Mandar has an interesting set of posts on convergence and divergence of infinite series. It made me recall a fascinating result I had come across once. It is not about an infinite series, though. But it is a very interesting sequence.

The sequence needs some explanation of a notation called *hereditary base-n notation*. Let me explain this with an example. Let us write the number 26 in its hereditary base-2 notation. First we start by writing 26 as the sum of powers of 2.

26 = 2^{4} + 2^{3} + 2^{1}

Next, the powers are written as sums of powers of 2 as well.

So, 26 = 2^{22} + 2^{21 + 1 } + 2^{1}

Similarly, the hereditary base-3 notation of 1000 is the following.

1000 = 3^{6} + 3^{4} + 3^{3} + 1 = 3^{3 + 3 } + 3^{3 + 1} + 3^{3} + 1

Note that the bases and the powers cannot be bigger than *n. *Also, we can write the terms as a product of a base power *n* and a number smaller than *n*. For example – 26 can be written in hereditary base-3 notation as, 2.3^{2} + 2.3 + 2.

Now, let us take a number, say 26, and do the following:

- Take the number. Start with base, n = 2.
- Express number in hereditary-n notation
- The next number is formed by changing all the n’s to n+1’s. That is, “increase” the base of the sequence by 1. [n = n + 1]
- Subtract 1 from the above number and goto 2. [number = number – 1]
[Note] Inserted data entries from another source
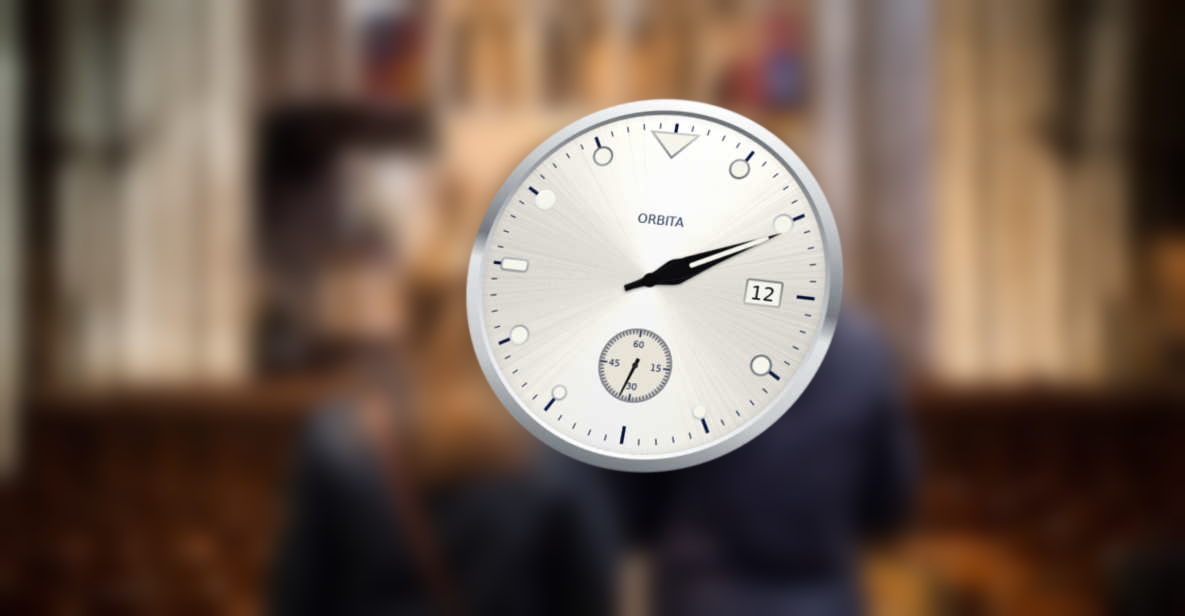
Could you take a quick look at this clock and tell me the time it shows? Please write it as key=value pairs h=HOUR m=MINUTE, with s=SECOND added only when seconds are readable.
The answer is h=2 m=10 s=33
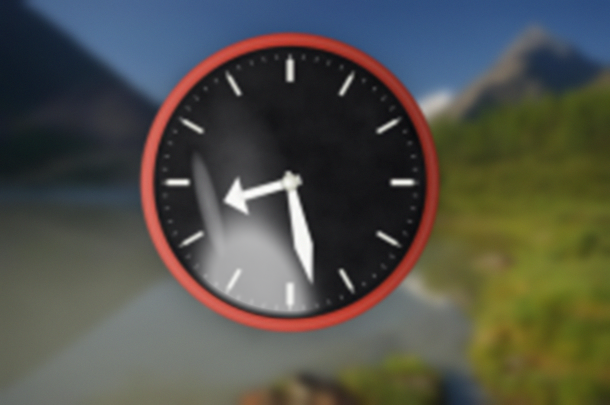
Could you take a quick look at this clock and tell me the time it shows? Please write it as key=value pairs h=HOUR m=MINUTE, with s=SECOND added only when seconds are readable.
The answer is h=8 m=28
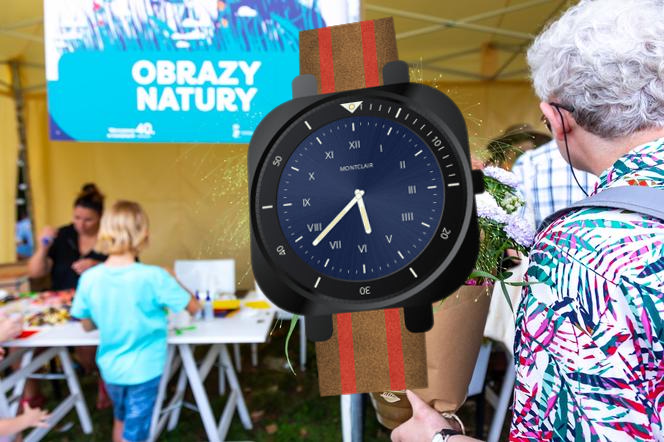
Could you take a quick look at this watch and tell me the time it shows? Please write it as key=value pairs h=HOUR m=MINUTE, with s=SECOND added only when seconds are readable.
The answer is h=5 m=38
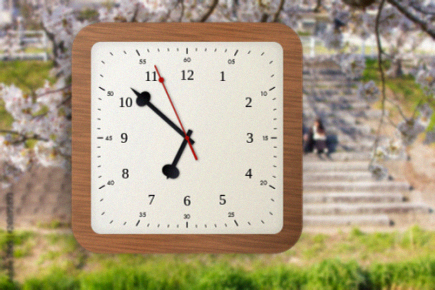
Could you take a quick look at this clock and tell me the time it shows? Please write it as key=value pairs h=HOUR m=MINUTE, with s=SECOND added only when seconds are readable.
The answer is h=6 m=51 s=56
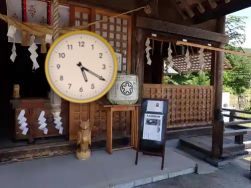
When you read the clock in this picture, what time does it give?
5:20
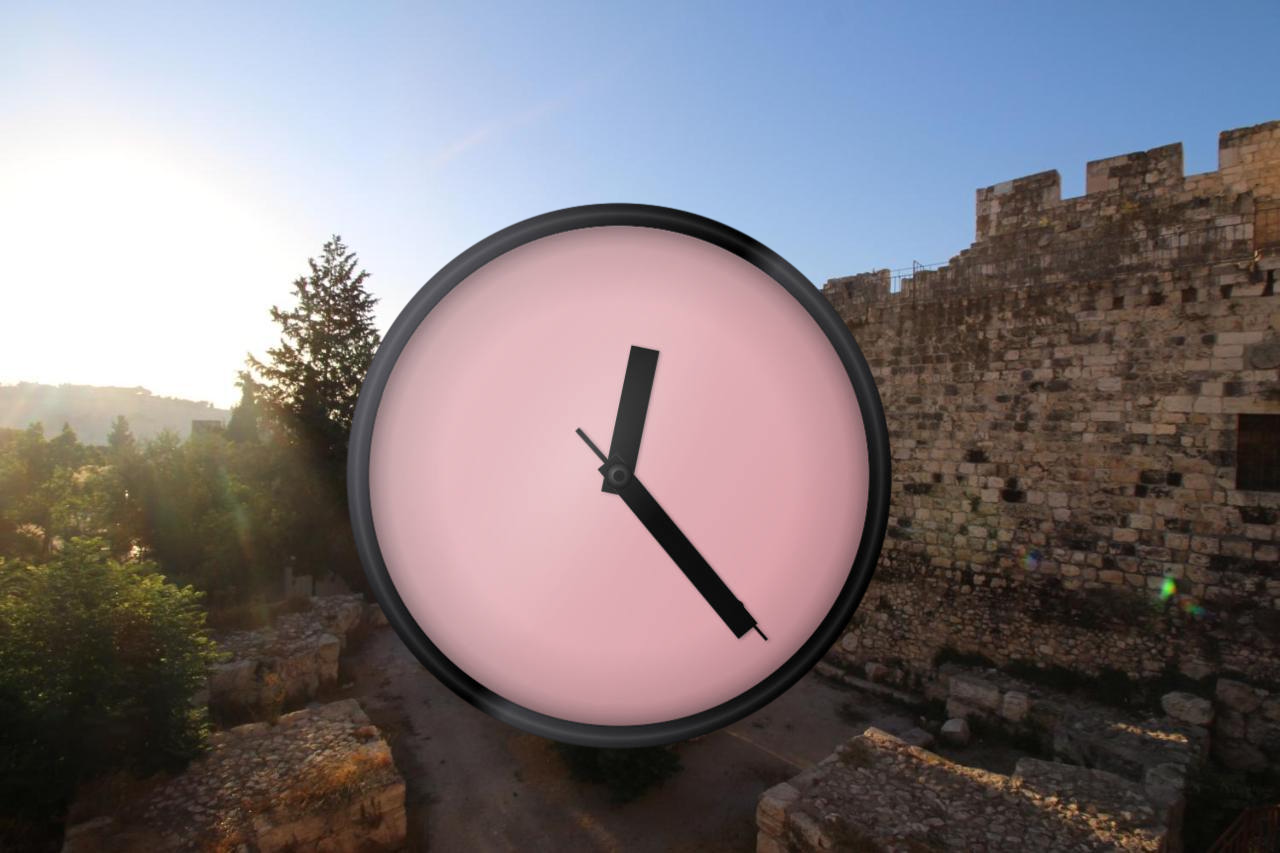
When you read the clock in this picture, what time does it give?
12:23:23
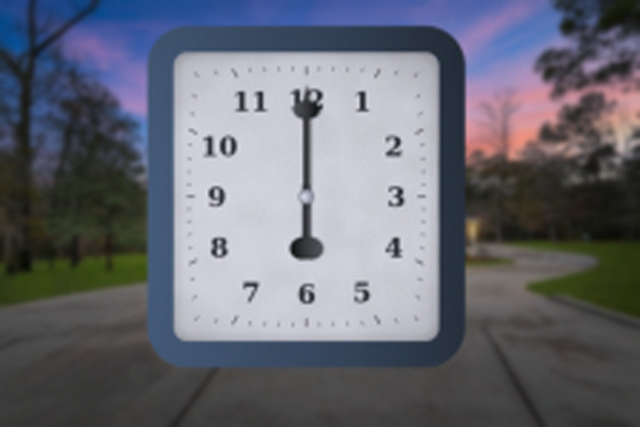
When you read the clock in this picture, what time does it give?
6:00
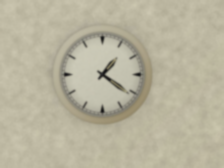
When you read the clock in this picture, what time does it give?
1:21
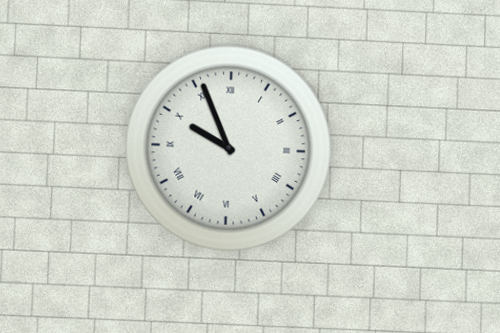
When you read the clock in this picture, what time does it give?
9:56
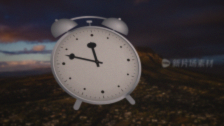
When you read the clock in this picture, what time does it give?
11:48
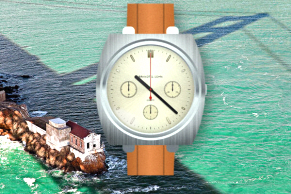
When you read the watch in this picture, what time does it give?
10:22
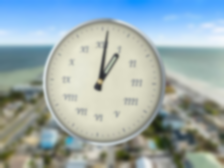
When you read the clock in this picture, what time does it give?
1:01
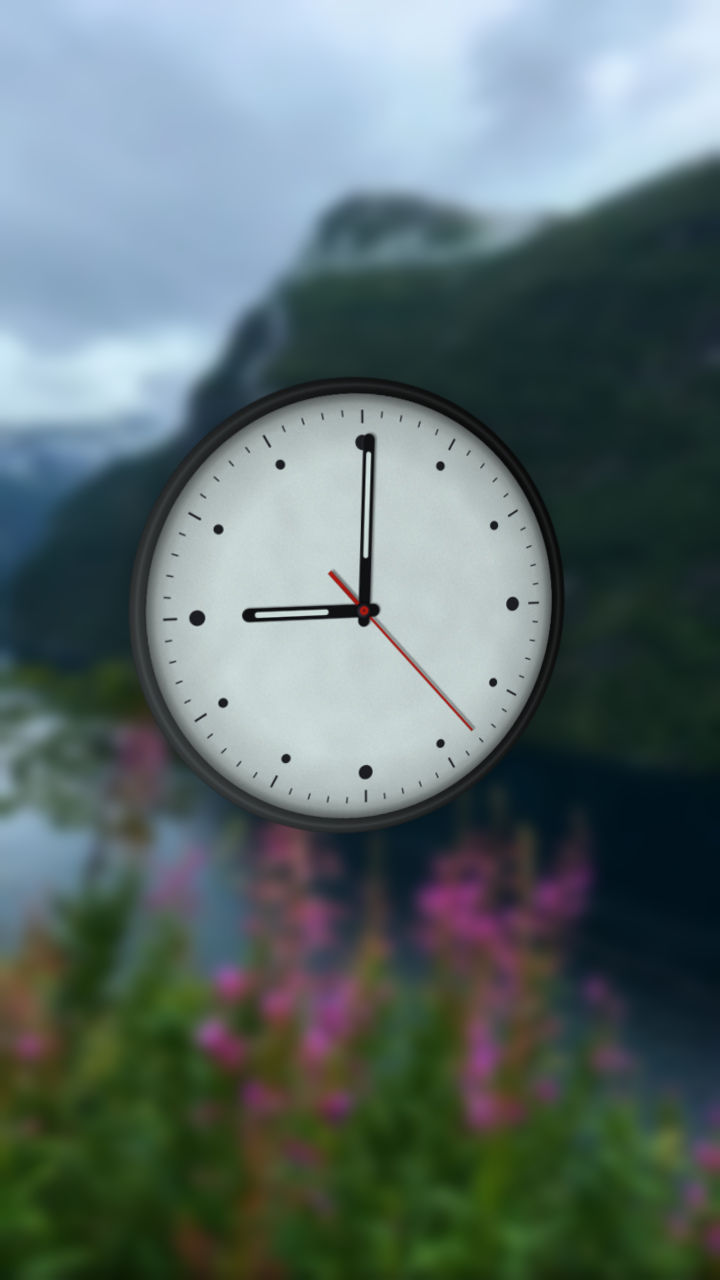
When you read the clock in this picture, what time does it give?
9:00:23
Let’s take an example. Let’s start with 4.

4 = 2^{2} (step 2)

3^{3} (step 3)

3^{3} – 1 = 26 (step 4) — Iteration 1

26 = 2.3^{2} + 2.3 + 2 (step 2)

2.4^{2} + 2.4 + 2 (step 3)

2.4^{2} + 2.4 + 2 – 1 = 41 (step 4) — Iteration 2

41 = 2.4^{2} + 2.4 + 1 (step 2)

2.5^{2} + 2.5 + 1 (step 3)

2.5^{2} + 2.5 + 1 – 1 = 60 (step 4) — Iteration 3

60 = 2.5^{2} + 2.5 (step 2)

2.6^{2} + 2.6 (step 3)

2.6^{2} + 2.6 – 1 = 83 (step 4) — Iteration 4

83 = 2.6^{2} + 6 + 5 (step 2)

2.7^{2} + 7 + 5 (step 3)

2.7^{2} + 7 + 5 – 1 = 109 (step 4) — Iteration 5

And so on. Now the question is, does this sequence converge (or terminate)? If it converges, what does it converge to? Or if you think it does not converge, explain why.

As always, people who already know this result may please defer commenting.